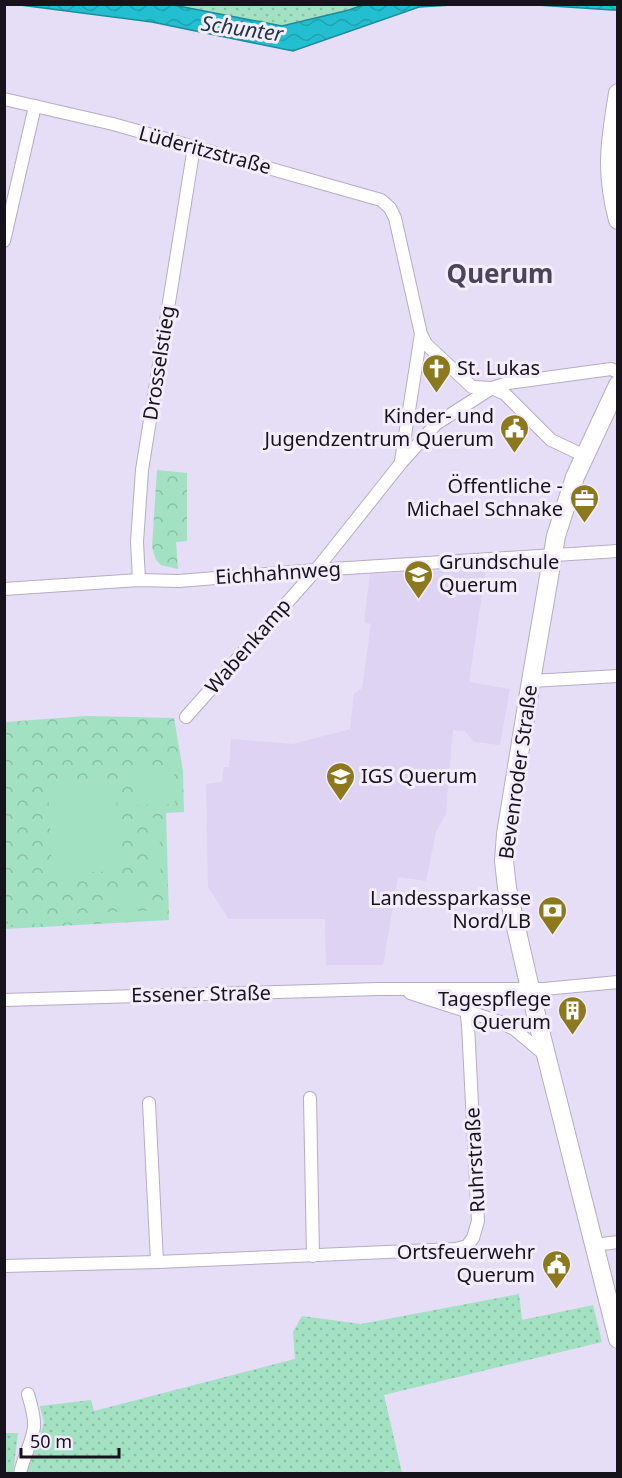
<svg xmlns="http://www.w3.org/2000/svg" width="622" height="1478" viewBox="0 0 622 1478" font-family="'Noto Sans',sans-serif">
	<defs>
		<pattern id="grass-dots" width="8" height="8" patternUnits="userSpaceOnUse" patternTransform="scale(1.5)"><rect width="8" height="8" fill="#a2e1c2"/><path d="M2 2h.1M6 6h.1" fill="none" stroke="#8bc0a6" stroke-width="1.8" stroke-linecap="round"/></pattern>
		<pattern id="park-crowns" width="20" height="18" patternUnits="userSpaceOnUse" patternTransform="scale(1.5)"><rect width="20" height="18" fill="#a2e1c2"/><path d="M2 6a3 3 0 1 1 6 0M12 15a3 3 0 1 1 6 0" fill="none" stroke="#8bc0a6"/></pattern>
		<pattern id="water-waves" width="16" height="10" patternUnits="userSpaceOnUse" patternTransform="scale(1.5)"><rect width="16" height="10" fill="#23bfd0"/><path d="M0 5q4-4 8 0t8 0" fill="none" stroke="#1fa3b2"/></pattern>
	</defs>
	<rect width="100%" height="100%" fill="#e6ddf6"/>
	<!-- built -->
	<path fill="#dfd3f3" d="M486,568l-17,114 41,7 -10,56 -26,-3 -9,-11 -12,-1 -7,84 -10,18 -10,49 -28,-4 -15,88h-57l-1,-46h-96l-21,-32 -2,-103 16,-2 2,-15h5l2,-28 62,5 57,-15 4,-35 8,-6 9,-64 -7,-2 6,-48z"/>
	<!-- grass -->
	<g fill="url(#grass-dots)">
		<path d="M173,5h190l-13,5 -68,16z"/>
		<path d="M519,1294l3,26 71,-15 9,37 -218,53 18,78h-10l-5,-2 -10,3h-351l18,-51 -4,-17 51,-6 3,11 201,-52 -2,-27 9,-16 59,8z"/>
		<path d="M4,1433h14l-5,40h-8z"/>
	</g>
	<!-- park -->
	<g fill="url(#park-crowns)">
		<path d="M157,470l30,3v68l-11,1 2,27 -17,-4 -5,-5 -4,-13z"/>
		<path d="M87,716l87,2 9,53 1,41 -18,1 3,107 -164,9v-207z"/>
	</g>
	<!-- garden -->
	<g fill="#a2e1c2">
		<path d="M174,765l1,39 -38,1 -2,-39z"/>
		<path d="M116,784l3,87 -67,3 -4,-88z"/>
		<path d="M159,817l2,66h-10l-2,-65z"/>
		<path d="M143,892v14l-21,1 -1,-14z"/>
		<path d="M164,910v9l-156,6v-9z"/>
	</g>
	<!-- water -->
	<g fill="url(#water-waves)" stroke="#1f8b9a" stroke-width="1.5">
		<path d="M20,5h153l109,21 67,-16 14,-5h89l-33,2 -126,44 -141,-29z"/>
		<path d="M537,5h80v5h-5z"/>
	</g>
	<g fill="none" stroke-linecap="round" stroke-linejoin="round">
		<defs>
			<g id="minor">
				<path d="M4,99l109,25 268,76 9,8 5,10 26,116 5,10 46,43 20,1 13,6 46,46 34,16"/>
				<path d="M4,241l31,-135"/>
				<path d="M401,461l20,-127"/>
				<path d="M139,580l-2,-38 5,-72 52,-323"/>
				<path d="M4,589l135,-9 40,1 137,-11 302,-19"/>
				<path d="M531,681l87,-5"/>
				<path d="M186,717l130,-147 85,-107 35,-39 56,-36 16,-5 103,-14 7,3"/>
				<path d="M410,993l90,29 14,7 31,26"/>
				<path d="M4,1000l374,-11h166l74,-7"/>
				<path d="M310,1098l3,158"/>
				<path d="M149,1103l8,159"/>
				<path d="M594,1245l24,-3"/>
				<path d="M4,1266l153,-4 299,-13 11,-3 6,-8 5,-17 -10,-196 -4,-35"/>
				<path d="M20,1474c3,-17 12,-30 14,-47 1,-10 -3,-22 -6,-33"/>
			</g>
			<g id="secondary">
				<path d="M618,93c-8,49 -13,78 0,127"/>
				<path d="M618,385l-43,92 -19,59 -25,145 -25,153 -2,27 3,27 30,131 81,320"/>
			</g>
		</defs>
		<!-- minor casing -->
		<use href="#minor" stroke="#b5acc5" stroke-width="14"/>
		<!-- secondary casing -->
		<use href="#secondary" stroke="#b5acc5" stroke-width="20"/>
		<!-- minor -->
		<use href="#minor" stroke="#fff" stroke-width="12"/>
		<!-- secondary -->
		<use href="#secondary" stroke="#fff" stroke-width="18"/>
	</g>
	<!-- icons -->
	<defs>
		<symbol id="church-pin" viewBox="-11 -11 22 30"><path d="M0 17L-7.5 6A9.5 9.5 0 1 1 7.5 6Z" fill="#8c791e" stroke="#f2ecfc"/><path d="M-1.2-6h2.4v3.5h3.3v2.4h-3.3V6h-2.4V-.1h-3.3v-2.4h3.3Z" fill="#fff"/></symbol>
		<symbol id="civic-pin" viewBox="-11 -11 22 30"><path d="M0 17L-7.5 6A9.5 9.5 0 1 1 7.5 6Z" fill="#8c791e" stroke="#f2ecfc"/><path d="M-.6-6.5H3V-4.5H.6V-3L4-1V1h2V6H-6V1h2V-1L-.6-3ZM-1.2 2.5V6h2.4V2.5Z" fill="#fff"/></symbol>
		<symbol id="office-pin" viewBox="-11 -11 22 30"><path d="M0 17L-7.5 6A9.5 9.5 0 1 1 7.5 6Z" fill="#8c791e" stroke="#f2ecfc"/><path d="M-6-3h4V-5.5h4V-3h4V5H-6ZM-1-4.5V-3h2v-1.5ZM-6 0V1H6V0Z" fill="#fff"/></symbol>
		<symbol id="school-pin" viewBox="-11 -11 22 30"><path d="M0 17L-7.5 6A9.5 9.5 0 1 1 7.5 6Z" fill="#8c791e" stroke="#f2ecfc"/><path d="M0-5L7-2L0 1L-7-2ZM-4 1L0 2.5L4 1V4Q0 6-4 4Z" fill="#fff"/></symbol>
		<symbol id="bank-pin" viewBox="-11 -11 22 30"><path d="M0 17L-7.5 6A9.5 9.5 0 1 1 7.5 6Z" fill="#8c791e" stroke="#f2ecfc"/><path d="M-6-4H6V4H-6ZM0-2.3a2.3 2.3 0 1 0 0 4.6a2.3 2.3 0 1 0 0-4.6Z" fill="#fff"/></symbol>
		<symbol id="building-pin" viewBox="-11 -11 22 30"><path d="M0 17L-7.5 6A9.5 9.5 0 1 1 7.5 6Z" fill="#8c791e" stroke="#f2ecfc"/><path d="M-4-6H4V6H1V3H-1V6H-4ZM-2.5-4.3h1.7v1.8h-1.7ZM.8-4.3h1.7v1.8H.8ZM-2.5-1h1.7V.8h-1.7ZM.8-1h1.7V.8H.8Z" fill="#fff"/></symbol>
	</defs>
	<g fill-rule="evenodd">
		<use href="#church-pin" x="420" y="352" width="33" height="45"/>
		<use href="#civic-pin" x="498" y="412" width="33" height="45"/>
		<use href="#office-pin" x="568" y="482" width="33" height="45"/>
		<use href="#school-pin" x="402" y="558" width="33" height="45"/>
		<use href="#school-pin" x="324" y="760" width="33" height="45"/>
		<use href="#bank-pin" x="536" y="894" width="33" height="45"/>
		<use href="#building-pin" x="556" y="994" width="33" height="45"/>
		<use href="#civic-pin" x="540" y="1248" width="33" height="45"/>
	</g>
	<g text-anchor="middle" stroke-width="6" stroke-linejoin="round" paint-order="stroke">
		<!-- street labels -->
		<g font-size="20" fill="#16131c" stroke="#f2ecfc">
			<text transform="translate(205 150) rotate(15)" y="7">Lüderitzstraße</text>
			<text transform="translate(159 363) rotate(-81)" y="7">Drosselstieg</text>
			<text transform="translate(278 573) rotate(-4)" y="7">Eichhahnweg</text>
			<text transform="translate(248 646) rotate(-49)" y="7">Wabenkamp</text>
			<text transform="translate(518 772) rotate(-82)" y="7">Bevenroder Straße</text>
			<text transform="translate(201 994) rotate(-1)" y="7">Essener Straße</text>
			<text transform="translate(475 1160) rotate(-93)" y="7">Ruhrstraße</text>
		</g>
		<!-- poi labels -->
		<g font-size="20" fill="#16131c" stroke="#f2ecfc" text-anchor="end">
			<text x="457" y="375" text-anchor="start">St. Lukas</text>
			<text x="494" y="423">Kinder- und<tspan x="494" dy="23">Jugendzentrum Querum</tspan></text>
			<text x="563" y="493">Öffentliche -<tspan x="563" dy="23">Michael Schnake</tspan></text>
			<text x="439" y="569" text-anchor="start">Grundschule<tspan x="439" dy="23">Querum</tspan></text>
			<text x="361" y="783" text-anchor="start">IGS Querum</text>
			<text x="531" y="905">Landessparkasse<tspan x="531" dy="23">Nord/LB</tspan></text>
			<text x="551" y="1006">Tagespflege<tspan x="551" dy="23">Querum</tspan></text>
			<text x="535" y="1259">Ortsfeuerwehr<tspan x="535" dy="23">Querum</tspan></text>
		</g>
		<!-- water labels -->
		<g font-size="21" font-style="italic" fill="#1e3539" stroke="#f2ecfc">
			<text transform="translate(242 29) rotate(8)" y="7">Schunter</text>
		</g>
		<!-- district labels -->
		<g font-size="26" font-weight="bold" fill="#4b4358" stroke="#f2ecfc">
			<text x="500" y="283">Querum</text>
		</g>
	</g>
	<!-- border -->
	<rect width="622" height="1478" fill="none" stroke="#16131c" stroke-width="12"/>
	<!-- scale -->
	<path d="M21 1448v9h98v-9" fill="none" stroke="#16131c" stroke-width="3"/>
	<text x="30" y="1448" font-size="18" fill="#16131c" stroke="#f2ecfc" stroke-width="4.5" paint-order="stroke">50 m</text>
</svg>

========================================

- **Task statement**:
Wherever the word "linejoin" occurs in the data, copy that whole line.

- **Written reply**:
	<g fill="none" stroke-linecap="round" stroke-linejoin="round">
	<g text-anchor="middle" stroke-width="6" stroke-linejoin="round" paint-order="stroke">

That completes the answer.